Don’t apologise for crying!…………………
I met up for dinner with a very good friend of mine on Monday and she is doing her Masters in Systemic Family Therapy. She told me something which I never knew and I was not only fascinated, I wanted to share. When we cry, our tears act as a painkiller!! Did you know that?? Well, I never did. I have had a hunt around (not that I didn’t believe my good friend!) and found the following article on ‘The Science of Tears’.
https://psychcentral.com/blog/the-science-of-tears/
For those of you who haven’t got time to read this article, tears basically contain high levels of the stress hormone cortisol. They also contain proteins and manganese. Therefore, the act of these chemicals leaving our bodies makes us feel relieved, calm and relaxed – albeit a pretty effective pain killer.
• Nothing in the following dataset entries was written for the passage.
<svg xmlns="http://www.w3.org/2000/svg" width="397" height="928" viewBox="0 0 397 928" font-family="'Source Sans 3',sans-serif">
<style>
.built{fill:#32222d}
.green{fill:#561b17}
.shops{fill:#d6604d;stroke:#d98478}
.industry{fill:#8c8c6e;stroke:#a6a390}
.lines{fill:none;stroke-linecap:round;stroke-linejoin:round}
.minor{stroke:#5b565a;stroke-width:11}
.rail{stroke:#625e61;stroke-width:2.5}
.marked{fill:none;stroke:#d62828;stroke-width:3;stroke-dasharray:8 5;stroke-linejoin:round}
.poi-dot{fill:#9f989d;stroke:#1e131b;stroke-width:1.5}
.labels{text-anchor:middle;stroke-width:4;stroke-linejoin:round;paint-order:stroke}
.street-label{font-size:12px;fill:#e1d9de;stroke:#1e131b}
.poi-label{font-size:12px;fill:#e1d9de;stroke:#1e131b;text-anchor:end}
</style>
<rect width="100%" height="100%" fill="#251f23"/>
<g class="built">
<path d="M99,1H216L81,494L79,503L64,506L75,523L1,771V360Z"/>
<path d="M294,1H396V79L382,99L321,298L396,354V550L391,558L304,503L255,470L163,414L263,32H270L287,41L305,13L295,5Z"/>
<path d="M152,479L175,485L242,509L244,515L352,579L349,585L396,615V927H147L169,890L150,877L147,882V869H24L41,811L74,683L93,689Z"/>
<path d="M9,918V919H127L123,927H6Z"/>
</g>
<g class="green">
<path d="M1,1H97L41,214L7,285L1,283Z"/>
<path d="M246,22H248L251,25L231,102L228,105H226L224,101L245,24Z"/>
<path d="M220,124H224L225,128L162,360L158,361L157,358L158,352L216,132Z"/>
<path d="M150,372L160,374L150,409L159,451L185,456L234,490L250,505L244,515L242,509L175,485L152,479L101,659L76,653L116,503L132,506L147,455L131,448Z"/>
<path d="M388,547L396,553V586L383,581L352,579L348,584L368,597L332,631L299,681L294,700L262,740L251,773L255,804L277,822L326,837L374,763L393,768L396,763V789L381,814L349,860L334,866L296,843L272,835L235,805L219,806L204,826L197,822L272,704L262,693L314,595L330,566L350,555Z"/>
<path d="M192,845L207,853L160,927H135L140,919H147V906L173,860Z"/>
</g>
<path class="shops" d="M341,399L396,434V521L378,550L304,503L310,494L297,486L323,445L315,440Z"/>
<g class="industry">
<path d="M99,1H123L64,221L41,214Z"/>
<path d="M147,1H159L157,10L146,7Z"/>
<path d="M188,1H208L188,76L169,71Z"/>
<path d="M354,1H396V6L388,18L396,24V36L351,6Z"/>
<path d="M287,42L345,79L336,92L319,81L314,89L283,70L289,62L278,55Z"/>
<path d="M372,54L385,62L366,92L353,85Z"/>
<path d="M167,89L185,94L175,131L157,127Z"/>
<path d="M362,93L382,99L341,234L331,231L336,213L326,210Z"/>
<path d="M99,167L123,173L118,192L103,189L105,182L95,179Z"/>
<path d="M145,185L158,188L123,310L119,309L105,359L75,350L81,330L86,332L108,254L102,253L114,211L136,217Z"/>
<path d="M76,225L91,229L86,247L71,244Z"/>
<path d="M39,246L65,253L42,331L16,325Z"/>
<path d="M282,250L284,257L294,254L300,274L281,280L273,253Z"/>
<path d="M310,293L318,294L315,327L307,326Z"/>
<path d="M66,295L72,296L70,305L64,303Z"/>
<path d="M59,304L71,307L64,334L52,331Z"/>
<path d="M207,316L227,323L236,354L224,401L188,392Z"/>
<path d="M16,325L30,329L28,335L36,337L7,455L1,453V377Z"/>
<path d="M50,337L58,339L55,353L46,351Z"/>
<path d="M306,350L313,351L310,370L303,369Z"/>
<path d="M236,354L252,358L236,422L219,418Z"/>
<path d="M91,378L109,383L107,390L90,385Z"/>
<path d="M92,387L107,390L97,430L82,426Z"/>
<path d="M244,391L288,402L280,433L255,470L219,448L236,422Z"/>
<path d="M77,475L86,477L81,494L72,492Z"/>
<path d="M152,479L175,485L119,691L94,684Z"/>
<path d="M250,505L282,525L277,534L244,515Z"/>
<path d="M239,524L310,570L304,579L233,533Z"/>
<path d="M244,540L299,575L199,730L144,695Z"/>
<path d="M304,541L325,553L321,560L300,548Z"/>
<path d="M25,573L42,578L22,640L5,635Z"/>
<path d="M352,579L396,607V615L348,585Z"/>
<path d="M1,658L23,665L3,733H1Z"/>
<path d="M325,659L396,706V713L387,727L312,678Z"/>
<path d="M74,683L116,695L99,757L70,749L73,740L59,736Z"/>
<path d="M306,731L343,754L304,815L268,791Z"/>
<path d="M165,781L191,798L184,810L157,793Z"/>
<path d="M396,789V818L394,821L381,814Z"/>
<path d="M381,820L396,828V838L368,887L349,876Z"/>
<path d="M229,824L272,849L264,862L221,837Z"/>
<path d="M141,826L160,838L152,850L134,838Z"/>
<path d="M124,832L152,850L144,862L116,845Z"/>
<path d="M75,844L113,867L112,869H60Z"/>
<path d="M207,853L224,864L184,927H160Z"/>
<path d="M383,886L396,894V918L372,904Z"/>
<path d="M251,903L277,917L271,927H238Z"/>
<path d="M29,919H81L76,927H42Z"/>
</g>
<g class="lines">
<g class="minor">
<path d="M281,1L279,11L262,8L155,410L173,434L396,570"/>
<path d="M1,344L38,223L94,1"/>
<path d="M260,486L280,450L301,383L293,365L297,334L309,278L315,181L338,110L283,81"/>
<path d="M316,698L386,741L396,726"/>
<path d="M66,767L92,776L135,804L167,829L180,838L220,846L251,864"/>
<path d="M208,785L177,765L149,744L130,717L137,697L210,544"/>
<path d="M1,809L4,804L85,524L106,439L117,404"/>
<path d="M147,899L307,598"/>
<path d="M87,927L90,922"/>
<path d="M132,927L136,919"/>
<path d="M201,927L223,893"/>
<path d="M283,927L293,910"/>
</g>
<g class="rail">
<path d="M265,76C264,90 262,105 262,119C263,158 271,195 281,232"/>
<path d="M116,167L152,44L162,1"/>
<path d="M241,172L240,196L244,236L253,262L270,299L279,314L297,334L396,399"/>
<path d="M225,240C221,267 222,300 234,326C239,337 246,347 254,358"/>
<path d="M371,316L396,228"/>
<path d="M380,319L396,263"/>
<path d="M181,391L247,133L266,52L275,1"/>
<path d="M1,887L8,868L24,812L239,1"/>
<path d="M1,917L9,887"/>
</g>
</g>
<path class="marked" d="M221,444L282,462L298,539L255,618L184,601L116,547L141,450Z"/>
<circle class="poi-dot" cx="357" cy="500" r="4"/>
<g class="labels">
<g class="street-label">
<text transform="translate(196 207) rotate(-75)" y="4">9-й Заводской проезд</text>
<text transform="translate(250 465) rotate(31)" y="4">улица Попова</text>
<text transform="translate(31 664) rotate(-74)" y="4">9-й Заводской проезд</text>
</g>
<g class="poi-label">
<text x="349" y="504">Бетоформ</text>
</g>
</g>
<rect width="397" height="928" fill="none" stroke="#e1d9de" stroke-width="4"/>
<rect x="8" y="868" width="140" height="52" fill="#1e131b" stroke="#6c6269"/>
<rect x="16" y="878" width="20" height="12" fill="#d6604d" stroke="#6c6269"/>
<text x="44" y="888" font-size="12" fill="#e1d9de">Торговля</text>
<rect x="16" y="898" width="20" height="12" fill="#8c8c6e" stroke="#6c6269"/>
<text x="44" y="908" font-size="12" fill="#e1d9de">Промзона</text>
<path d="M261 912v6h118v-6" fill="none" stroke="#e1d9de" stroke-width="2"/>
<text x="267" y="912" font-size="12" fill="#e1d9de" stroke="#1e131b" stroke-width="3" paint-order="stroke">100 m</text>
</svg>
This is why we often feel so much better once we have had a good cry!
Now, working in the field of domestic abuse, I obviously sadly see a lot of women cry. They always apologise to me for doing so. Of course, I always tell them they have absolutely no need to apologise but in future, I will be also be explaining to them that actually it is good for them to cry and they should do it as often as they feel the need!
In the UK, I feel it is part of our culture to be brought up to have the ‘stiff upper lip’. To not show emotion. This, I believe, is especially true with men. This is why we always feel the need to apologise when we break down and cry. We feel embarrassed or even ashamed. We are taught all too often to bottle things up and not share our sadness or confusion with anyone. Clearly, this is the wrong message. We can actually help heal ourselves by being open and honest with our emotions.
So, I for one, am now going to cry whenever I feel like it! I will encourage all my clients to ‘let go’ and cry – release those stress hormones, feel better for doing it and be proud of showing your emotions.